Fonte: pt.slideshare.net

5.3 Vetores nano estruturados

Outra forma de introduzir DNA em células está sendo desenvolvida a partir de preparados obtidos por técnicas avançadas de nanotecnologia (Sanvicens & Marco, 2008). Aí se incluem polímeros que formam verdadeiras redes que prendem um gene e soltam sua carga quando penetram nas células, bem como vesículas de lipídeos contendo o DNA, capazes de fundir com a membrana das células, liberando seu conteúdo no interior destas últimas. Esses vetores podem ser enriquecidos com moléculas que ajudem a especificar em que tipos de células o conteúdo poderá penetrar, ou ainda permitam guiar ou transferir seletivamente os vetores de um compartimento para outro, por exemplo, do sangue para o cérebro (Pardridge, 2005, 2007, figura 4).

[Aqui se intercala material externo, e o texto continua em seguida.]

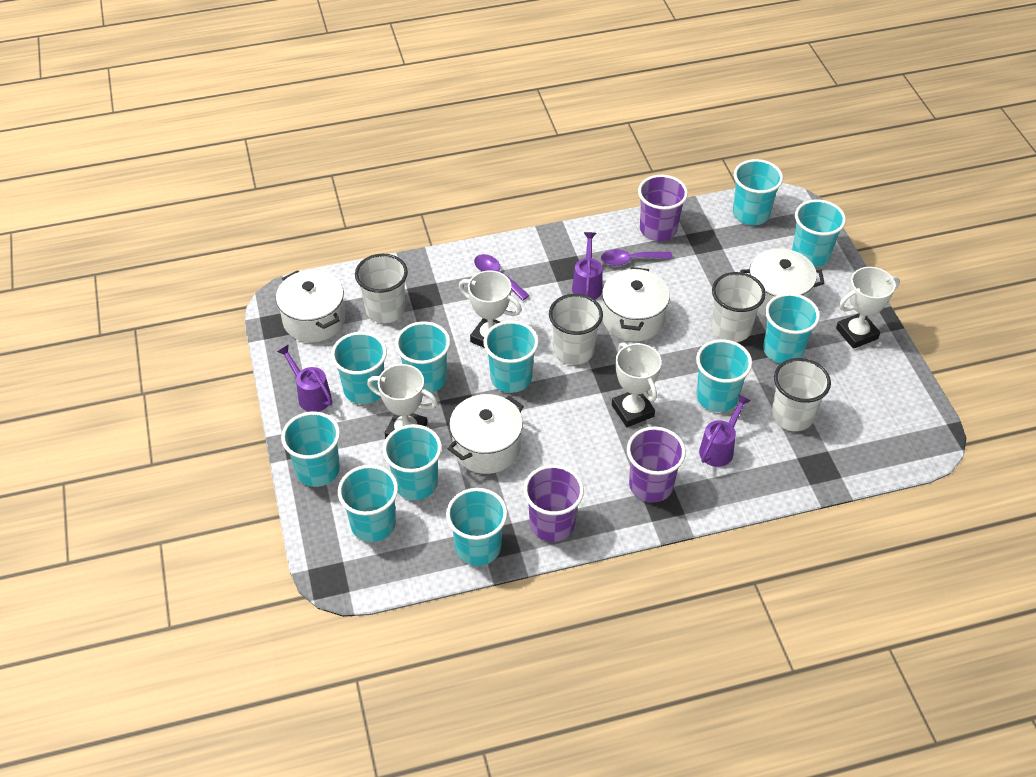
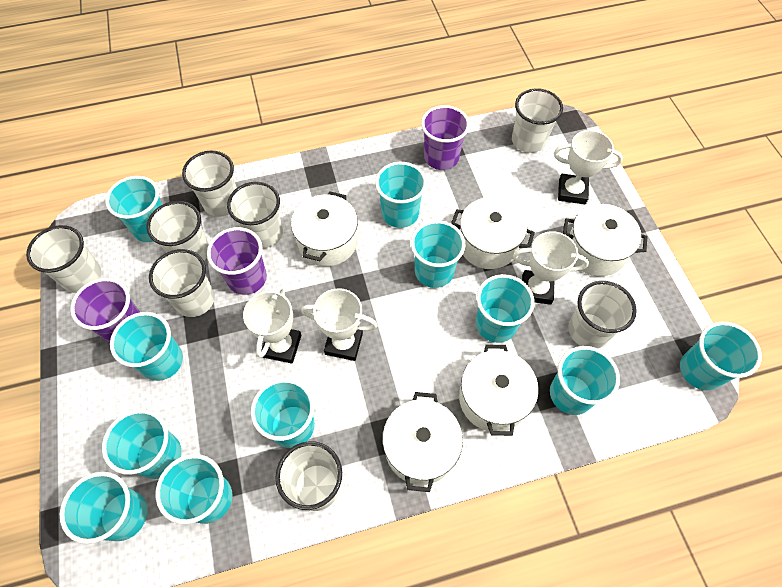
purple spoon: 2 -> 0
purple watering can: 3 -> 0
white cup: 4 -> 8
white pot: 4 -> 5

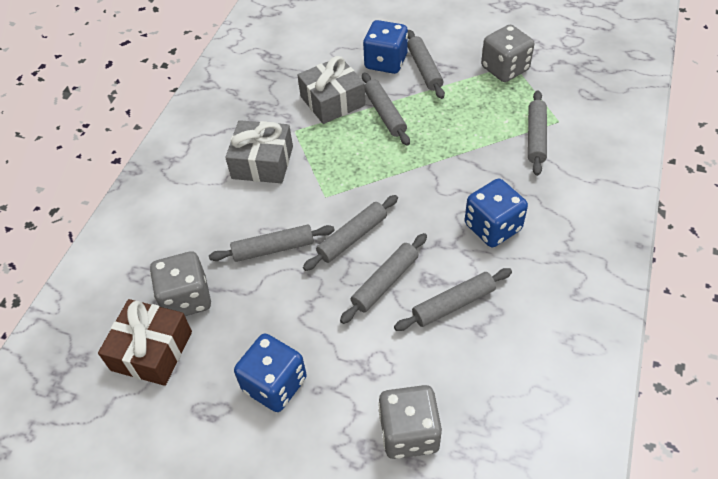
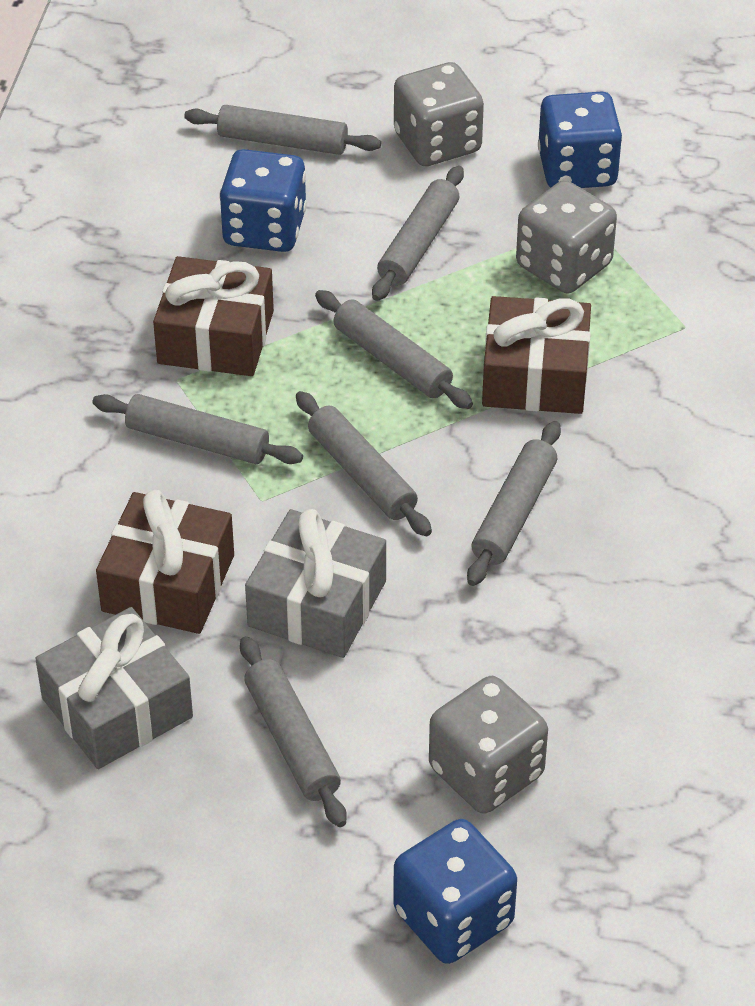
brown gift: 1 -> 3

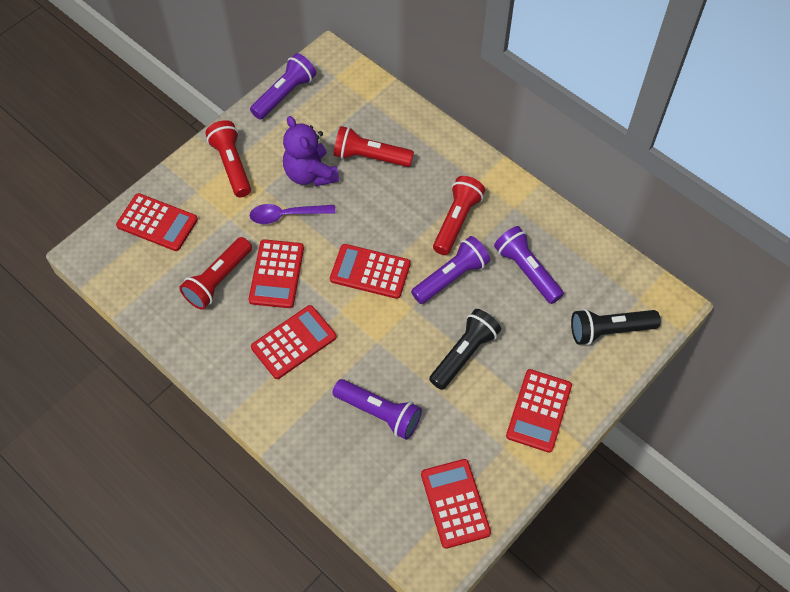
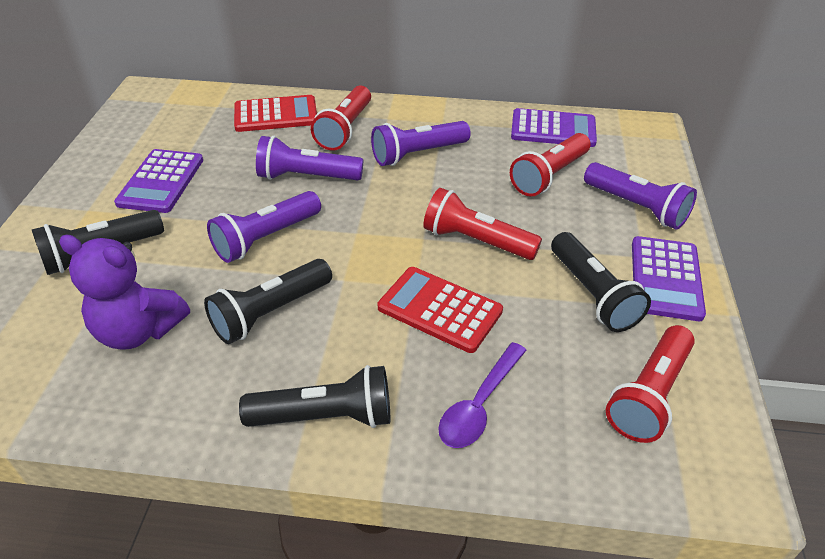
black flashlight: 2 -> 4
purple calculator: 0 -> 3
red calculator: 6 -> 2

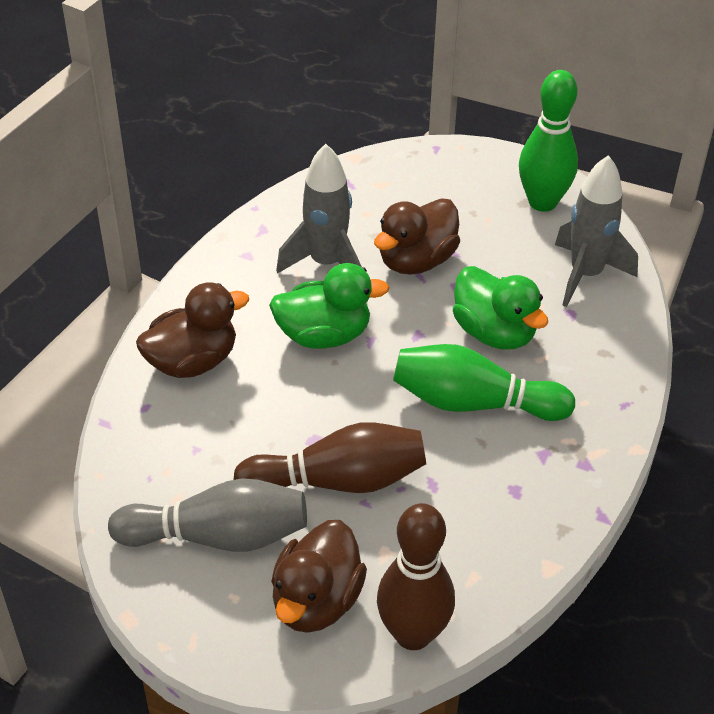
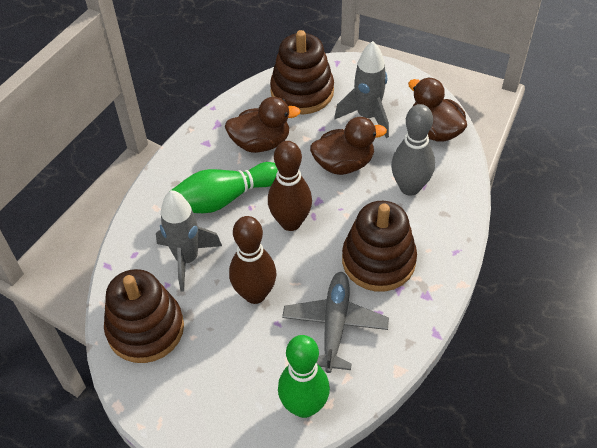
brown stacking toy: 0 -> 3
green duck: 2 -> 0
grey plane: 0 -> 1

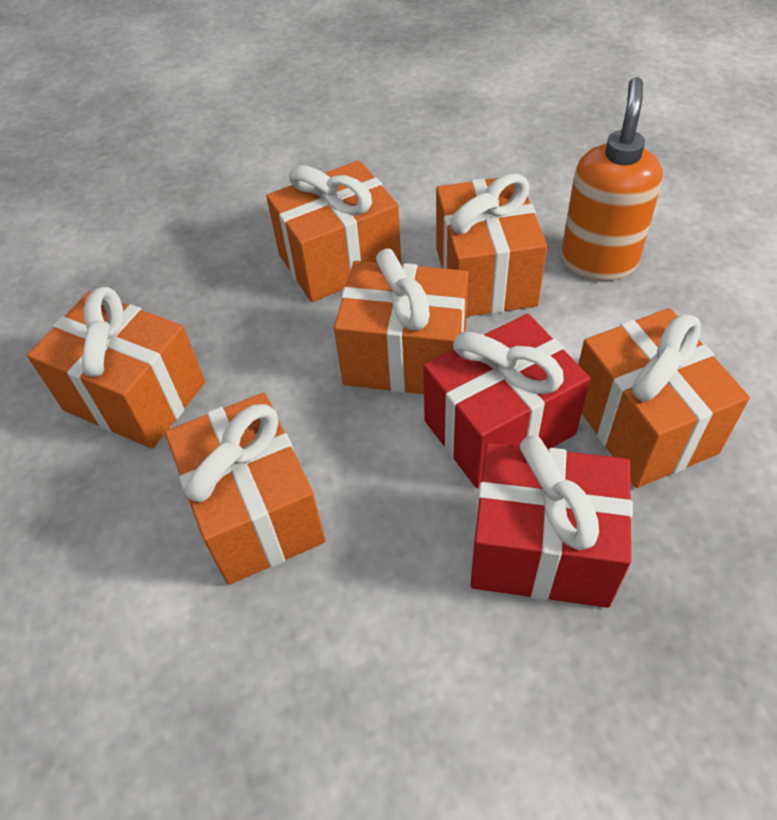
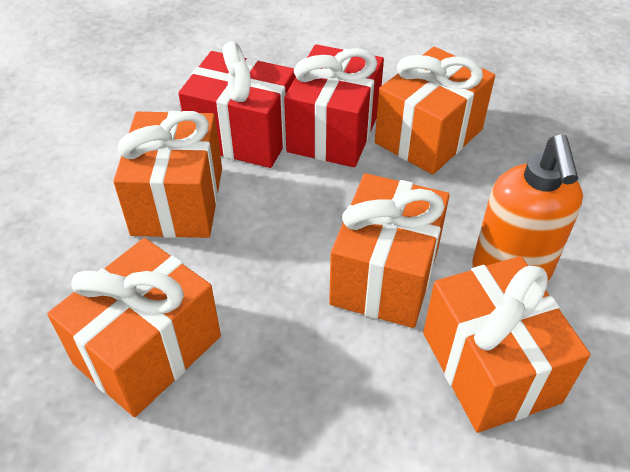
orange gift: 6 -> 5

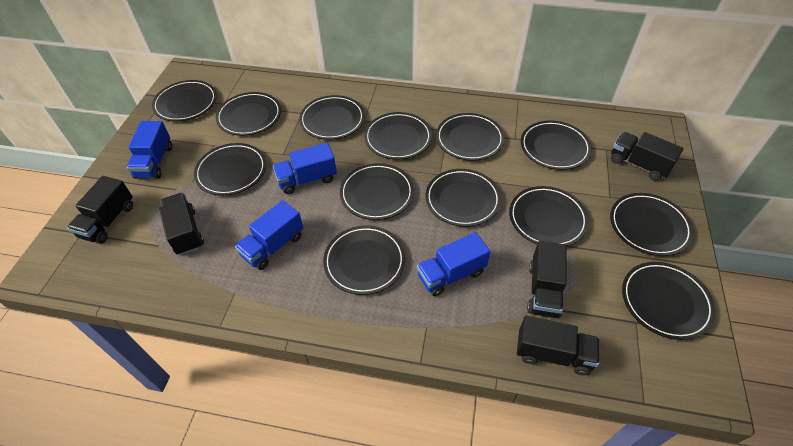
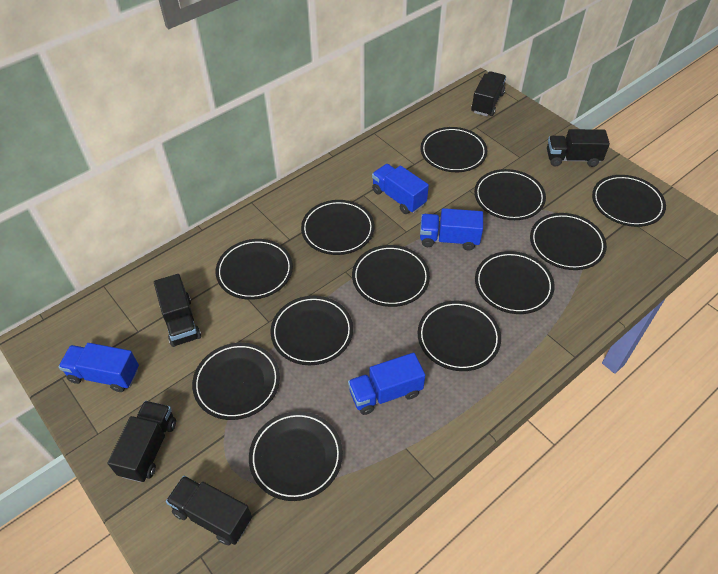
black plate: 13 -> 12

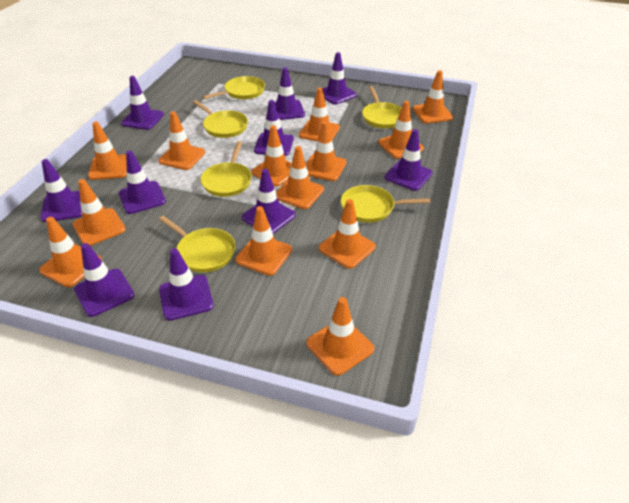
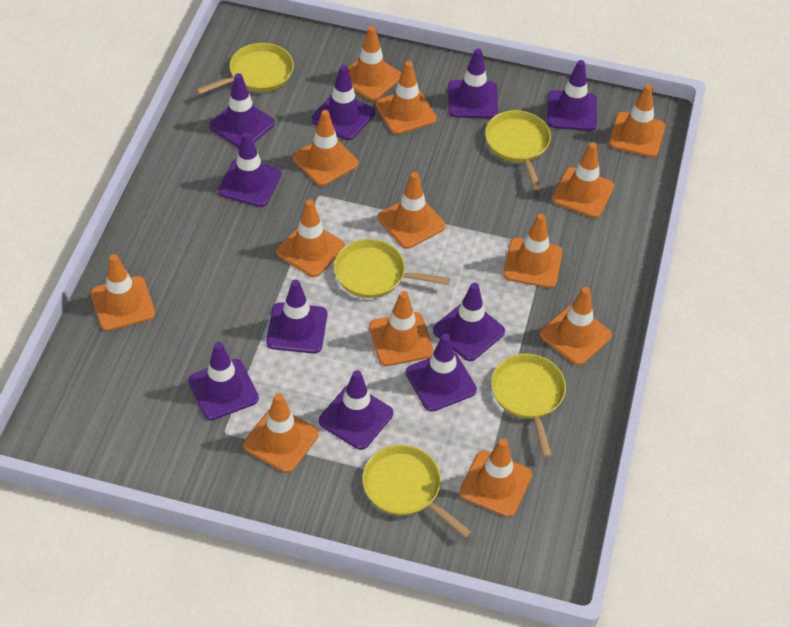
yellow pan: 6 -> 5

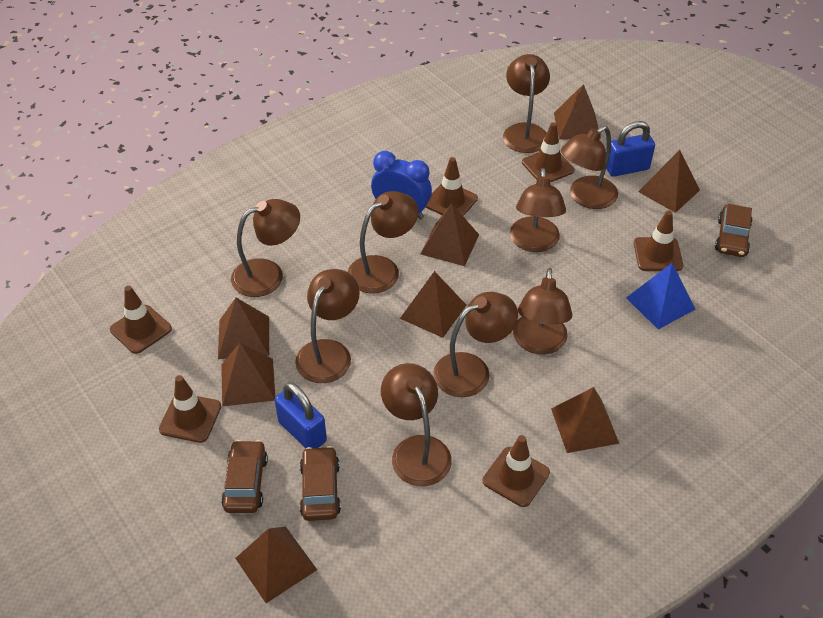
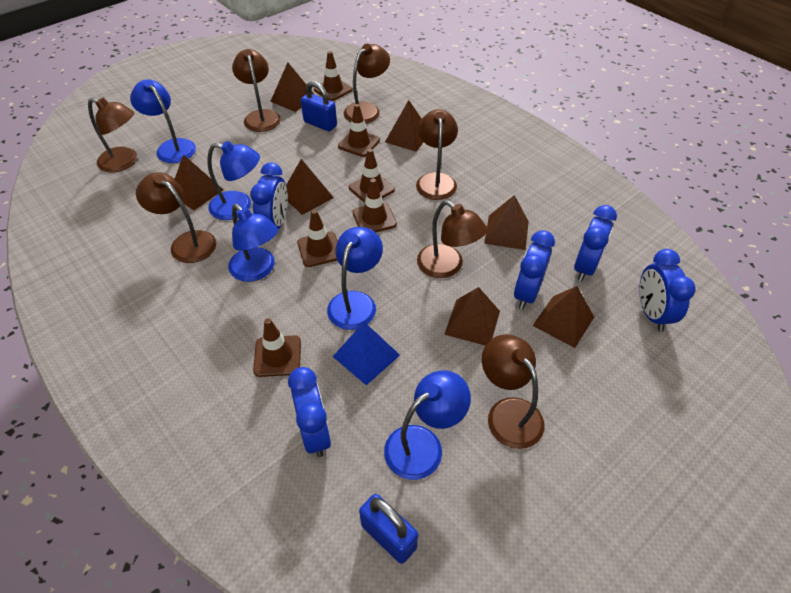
blue clock: 1 -> 5
blue lamp: 0 -> 5
brown car: 3 -> 0
brown lamp: 9 -> 7
brown pyramid: 8 -> 7

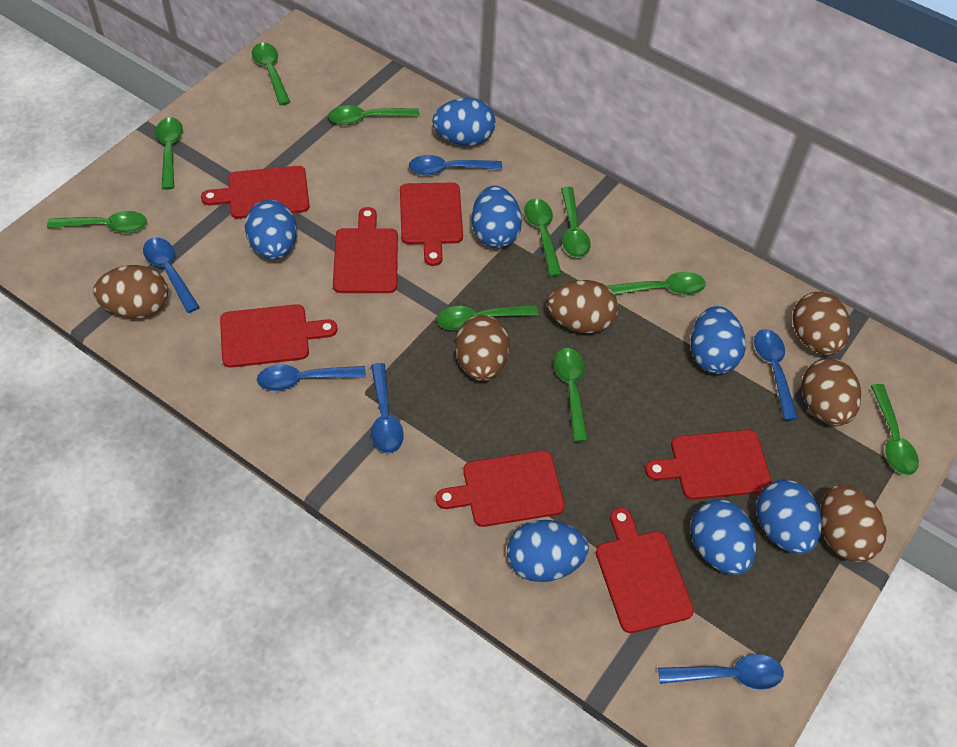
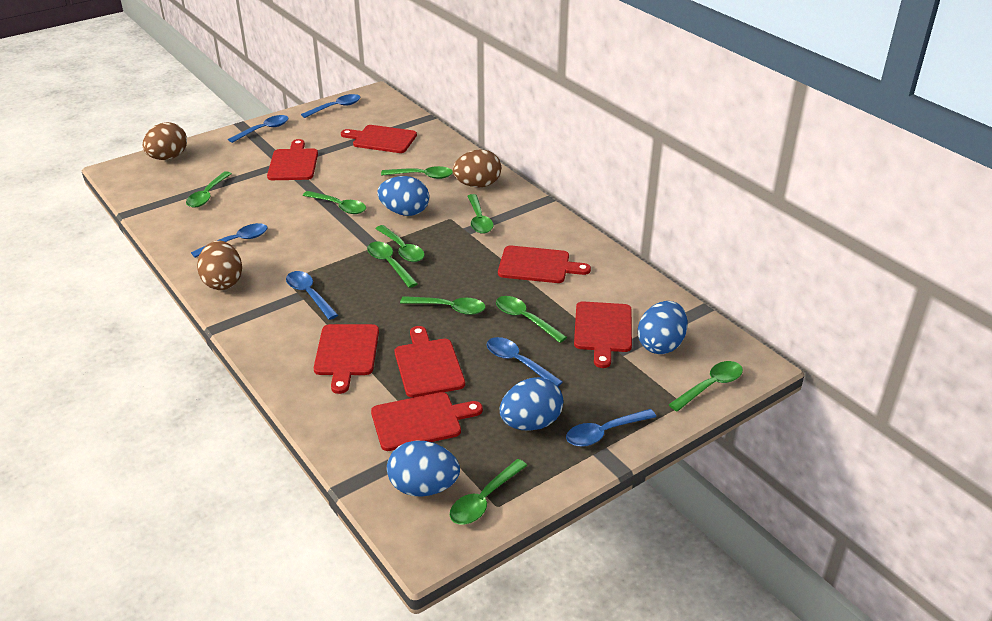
blue egg: 7 -> 4
brown egg: 6 -> 3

Esta última técnica é importante, pois facilitará a terapia gênica cerebral sem a necessidade de uma neurocirurgia para introduzir o vetor, bastando injeções endovenosas.

Fonte: scielo.br

Ainda em outros casos, células modificadas pela introdução de um gene terapêutico podem ser encapsuladas em compartimentos produzidos a partir de polímeros inertes e, depois, introduzidas no organismo. A vantagem dessa técnica é que as células podem produzir e secretar moléculas terapêuticas enquanto ficam isoladas do sistema imune do paciente (Hauser et al., 2004; Lindvall & Wahlberg, 2008). Portanto, as células encapsuladas não precisam ser derivadas do próprio paciente.